A Novel DNA Methylation Signature as an Independent Prognostic Factor in Muscle-Invasive Bladder Cancer

Front Oncol. 2021 Feb 15:11:614927. doi: 10.3389/fonc.2021.614927. eCollection 2021.

Abstract

Background: Muscle-invasive bladder cancer (MIBC) accounts for approximately 20% of all urothelial bladder carcinomas (UBC) at time of diagnosis, and up to 30% of patients with non-muscle invasive UBC will progress to MIBC over time. An increasing body of evidence has revealed a strong correlation between aberrant DNA methylation and tumorigenesis in MIBC.

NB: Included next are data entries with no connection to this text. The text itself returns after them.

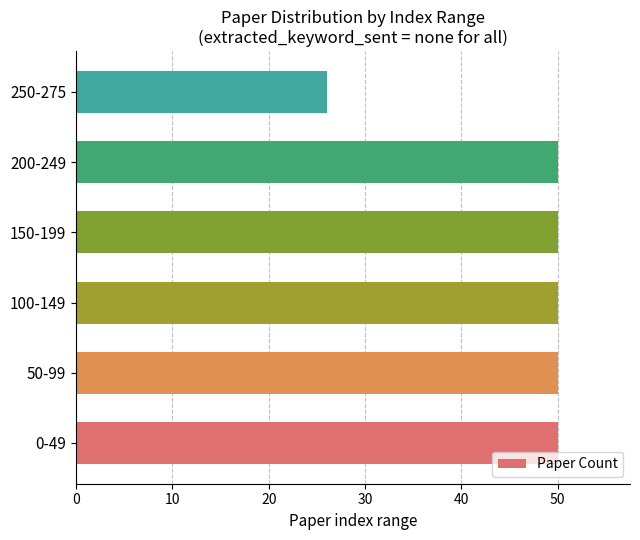

The chart shows a value of 7 at 250-275. True or false?

False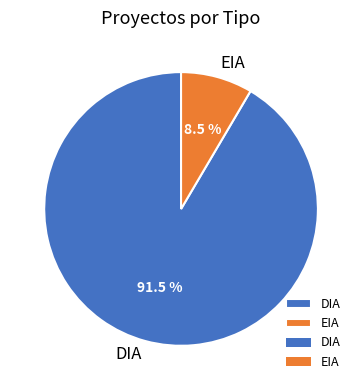

The EIA slice represents 1% of the pie. True or false?

False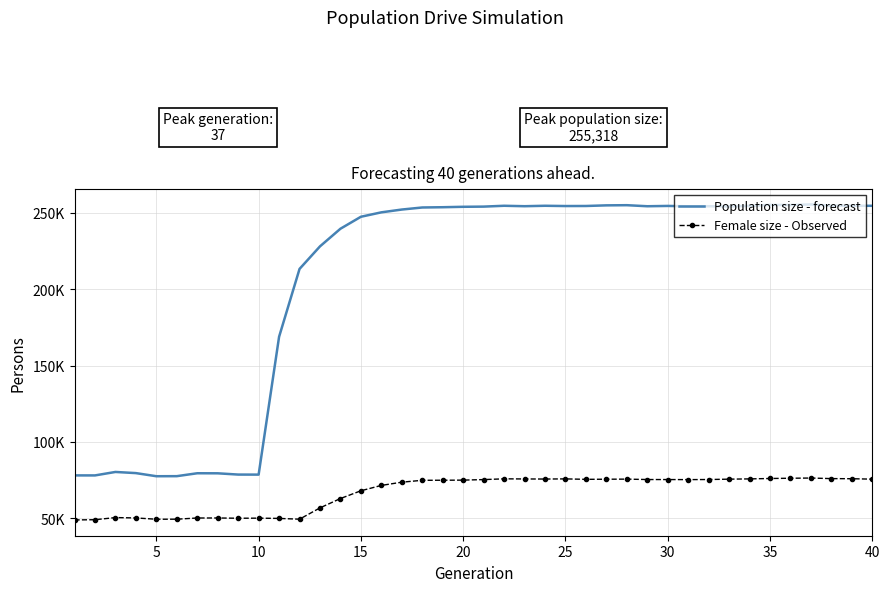

What are all the series names shown in the legend?

Population size - forecast, Female size - Observed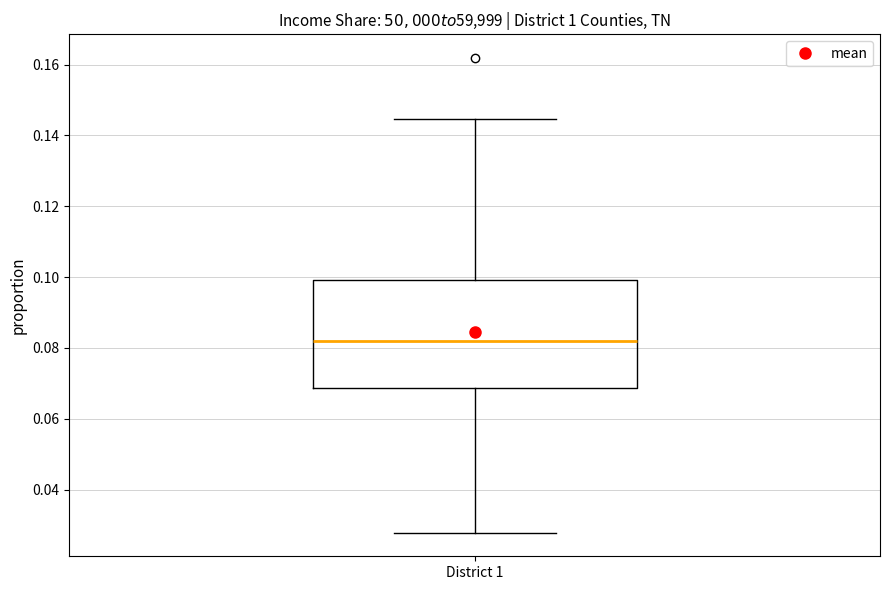

Read this box plot against the y-axis: the position of the median line, the range covered by the box, and the ends of both whiskers. The values are not printed on the chart, so give them approximately, as read against the axis.

median 0.082, box 0.068 to 0.100, whiskers 0.028 to 0.144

Results: Using The Cancer Genome Atlas (TCGA) molecular data for 413 patients, we described a DNA methylation-based signature as a prognostic factor for overall survival (OS) in MIBC patients. By using a least absolute shrinkage and selection operator (LASSO) model, differentially methylated regions were first identified using multiple criteria followed by survival and LASSO analyses to identify DNA methylation probes related to OS and build a classifier to stratify patients with MIBC. The prognostic value of the classifier, referred to as risk score (RS), was validated in a held-out testing set from the TCGA MIBC cohort. Finally, receiver operating characteristic (ROC) analysis was used to compare the prognostic accuracy of the models built with RS alone, RS plus clinicopathologic features, and clinicopathologic features alone. We found that our seven-probe classifier-based RS stratifies patients into high- and low-risk groups for overall survival (OS) in the testing set (n = 137) (AUC at 3 years, 0.65; AUC at 5 years, 0.65). In addition, RS significantly improved the prognostic model when it was combined with clinical information including age, smoking status, Tumor (T) stage, and Lymph node metastasis (N) stage.

Conclusions: The DNA methylation-based RS can be a useful tool to predict the accuracy of preoperative and/or post-cystectomy models of OS in MIBC patients.

Keywords: DNA methylation marker; MIBC; ROC; bladder cancer (BC); methylation and prognosis; survival analysis.